May is finally here! What are you looking forward to this month? For me, I’m excited for the nicer (and more consistent) weather and to go on vacation to Milwaukee later on! Yes, I’ll be visiting some bookstores there.
In addition, I’m ecstatic to show you the books that I’m reading and writing reviews for this month. This includes the graphic novel that I started reading recently.
Sisters by Raina Telgemeier is a memoir of the author’s relationship with her sister. When Raina was little, she couldn’t wait to have a sibling. But once her sister Amara comes into the picture, things don’t get off to a great start. Amara is cute, yet she is grouchy, throws temper tantrums at times, and prefers to play by herself. Their relationship doesn’t improve much over the years, but when a baby brother arrives and later, when something feels off with their parents, they realize that they must figure out how to get along. This story evolves over a three-week period during a road trip from San Francisco to a family reunion in Colorado.

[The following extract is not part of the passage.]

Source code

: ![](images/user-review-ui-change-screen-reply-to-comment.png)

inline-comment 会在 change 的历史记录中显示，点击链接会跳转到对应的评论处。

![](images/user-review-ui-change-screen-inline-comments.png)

This is apparently the second in the “Smile” series, which are based on Telgemeier’s own life while growing up. The first in that series is Smile. Reading Sisters has made me want to read Smile at some point because the former is fantastic!
I’m halfway through the graphic novel, and I love the story. The relationship between Raina and Amara feels 100% real with all of its up and downs. To be fair, I may be biased in this since I had a similar one with my older sister when we were growing up. Though the book is told through Raina’s perspective, it shows both sides of the coin when it comes to her and Amara getting along. When they were younger, Raina offered to do stuff together with Amara like drawing and dancing to music, the latter just flat out refused. At the same time, once Amara becomes interested in drawing animals and going to the zoo, Raina doesn’t seem to care as much.
The other strong point of this graphic novel is Telgemeier’s illustrations. It goes into flashbacks frequently, and this is represented through the sepia tone that’s on those particular pages. I also enjoyed seeing the facial expressions on various characters. It often relies on big emotions because it’s told from the viewpoint of a preteen. For example, when Raina asks Amara what she’s drawing, the latter gives the biggest glare I’ve ever seen in a graphic novel. It helps that the word “glare” is present on that panel for those who have trouble reading facial expressions.
This is my first Telgemeier title, and I can see why she is a leading name in the world of juvenile graphic novels. I can’t wait to continue reading Sisters!
We have now come to the end of the thirty-second chapter of “What Am I Reading?”